Others in the gallery wept as she described how she’s still haunted by memories of the night Bella was killed.

“I will never go another day forward without feeling some grief for my little girl. I hope that Bella’s death is not in vain.”

Judge finds Moss still capable of intent to commit murder

Melissa Desrosiers was trying to help Moss the night he killed her daughter, having brought him to the house with a plan to drive him to the hospital because she was concerned he was suicidal.

She became friends with Moss after getting a tattoo from him, and she wanted to help him while he was struggling in May 2020 because her husband had died by suicide less than a year earlier.

Moss admitted that he killed Bella Desrosiers, but sought to be found not criminally responsible, arguing he was suffering from a mental disorder and wasn’t aware what he was doing was wrong.

But Mandziuk rejected that, instead accepting expert evidence that Moss’s state of psychosis was due to cannabis use, withdrawal or intoxication.

In Mandziuk’s decision, he said Moss was still aware of what he was doing, and the “delusional belief system” he was under at the time doesn’t negate his intent to commit murder.

Court heard that Moss had previously been prescribed medical cannabis to try to cope with anxiety, but his consumption in 2020 was significantly outside medical guidelines, and as the COVID-19 pandemic took off, he had “exponentially” increased his use.

Moss had stopped using cannabis five days before he killed Desrosiers, but his symptoms of psychosis persisted for a month after his arrest.

A man stands with his eyes closed, wearing a white plastic jumpsuit
David Moss in a photo taken after he was charged in the death of Bella Rose Desrosiers. (Edmonton Police Service/Court exhibit)

He also addressed the court during Friday’s hearing, reading from a piece of paper in a halting voice.

“I know things will never be the same for Melissa, family and friends and loved ones.
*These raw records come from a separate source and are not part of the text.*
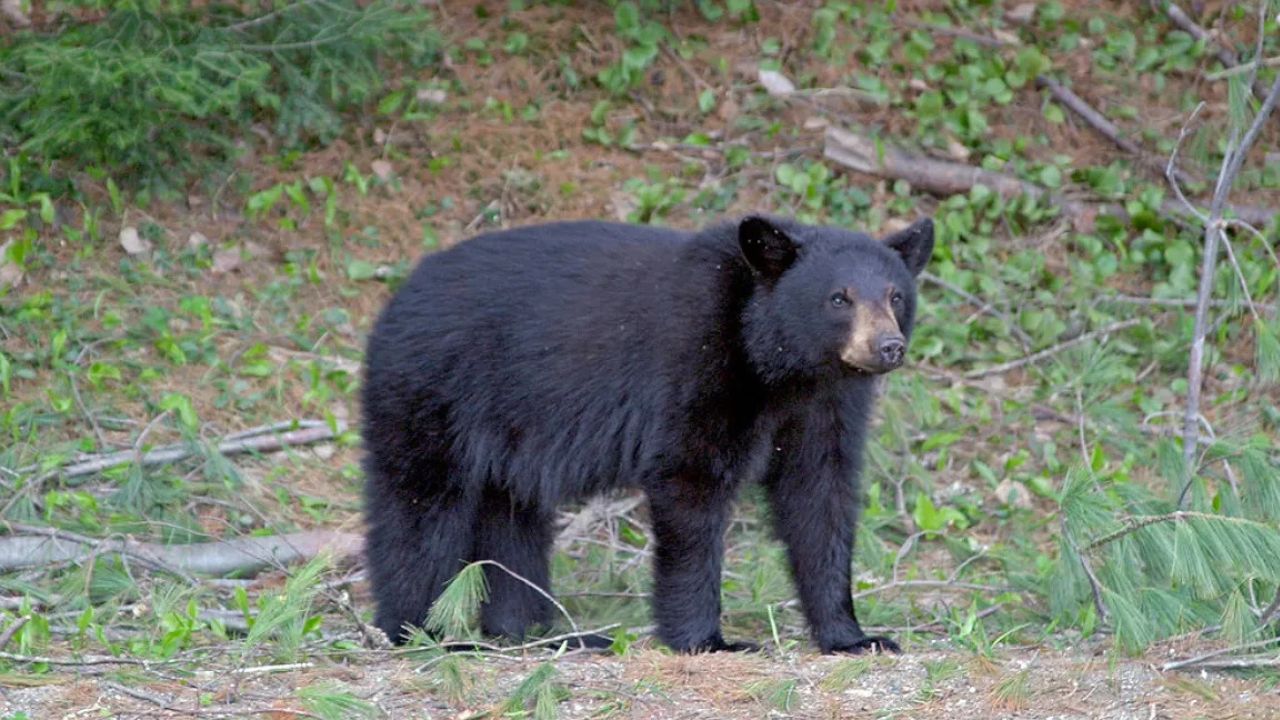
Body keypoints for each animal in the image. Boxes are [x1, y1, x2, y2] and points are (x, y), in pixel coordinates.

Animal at [360, 214, 933, 654]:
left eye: (895, 296)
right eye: (839, 299)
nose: (888, 347)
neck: (780, 365)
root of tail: (396, 298)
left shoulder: (825, 406)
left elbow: (820, 497)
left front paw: (854, 636)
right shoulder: (696, 366)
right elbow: (690, 483)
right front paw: (707, 639)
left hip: (509, 433)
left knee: (512, 515)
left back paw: (539, 632)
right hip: (435, 393)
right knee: (420, 508)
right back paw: (427, 632)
It truly breaks my heart to know that I’m the one responsible for it,” he said.

Moss said he is still trying to “seek answers” about what happened.
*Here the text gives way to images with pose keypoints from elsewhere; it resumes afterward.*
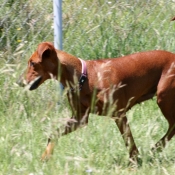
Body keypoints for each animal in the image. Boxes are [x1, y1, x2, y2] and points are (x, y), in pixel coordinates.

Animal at [18, 41, 175, 161]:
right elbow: (53, 135)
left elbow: (129, 142)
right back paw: (156, 149)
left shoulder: (119, 115)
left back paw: (156, 148)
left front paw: (134, 162)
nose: (18, 82)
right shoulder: (79, 119)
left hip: (163, 98)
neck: (85, 78)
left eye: (32, 63)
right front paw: (45, 157)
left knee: (173, 126)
“I only wish I could give you everything back. Never in my right mind would I ever think about doing anything like this.”
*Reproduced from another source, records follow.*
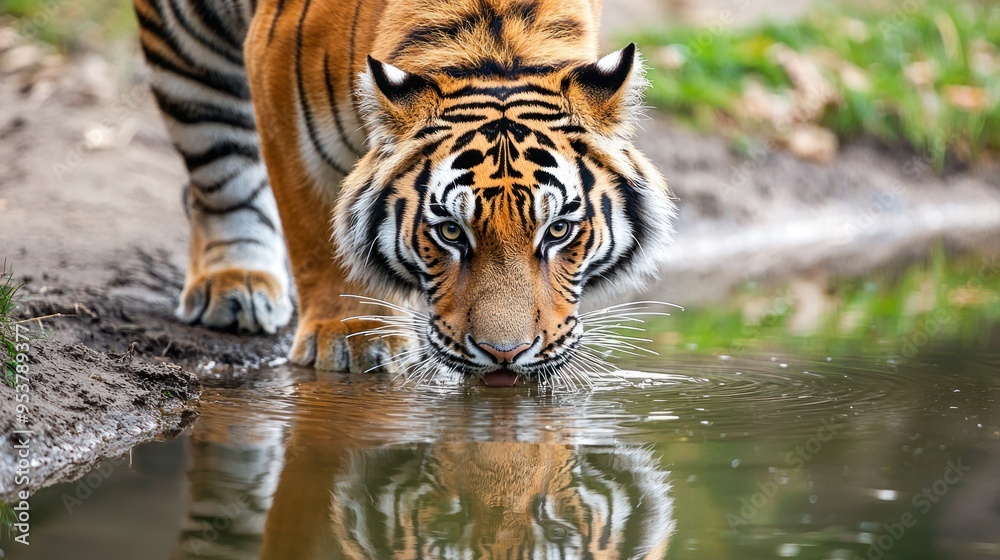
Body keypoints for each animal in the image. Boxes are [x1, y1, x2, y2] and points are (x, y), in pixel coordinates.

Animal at [133, 0, 677, 383]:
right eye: (451, 233)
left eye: (559, 230)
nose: (505, 355)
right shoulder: (280, 92)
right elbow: (317, 235)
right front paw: (351, 336)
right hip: (189, 54)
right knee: (220, 172)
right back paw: (236, 283)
Crown seeks 20 to 22 years of parole ineligibility

A second-degree murder conviction comes with an automatic life sentence, and 10 to 25 years of parole ineligibility.

Crown prosecutor Shivani Naidu-Barrett is asking to set parole ineligibility close to the maximum, at 20 to 22 years.

She said Moss clearly intended to kill Desrosiers, and deliberately sought out a pair of scissors in the kitchen that he used as a weapon.

“It is clear that he does not see the consequences of his cannabis usage. He has always maintained it was a mental illness that caused his behaviour. That is not correct,” she said.

“I expect that Mr. Moss is remorseful for his actions. … but he lacks true insight in how his behaviour caused what happened that day,” she said.

Defence lawyer Andrea Urquhart argued for Moss to be allowed to apply for parole after 13 years, asking the judge to consider his actions and his substance use in the context of trauma in his own childhood and past generations of his family.

A Gladue report, which details circumstances of a self-identified Indigenous accused’s life for a judge to consider in sentencing, was prepared for Moss. Court heard that Moss’s maternal grandmother was Métis, and his great-grandmother may have attended a residential school, but the family isn’t certain.

Urquhart said Moss is affected by intergenerational trauma, although he and his family members primarily point to the experiences of a non-Indigenous relative as the source.

Naidu-Barrett said the Crown’s position is that there is only a “remote” connection between Moss’s actions in the case and his Indigenous heritage.

“While his background is relevant to sentence, it should not be characterized as Gladue factors,” she said.

Mandziuk is expected to deliver his sentencing decision on June 21.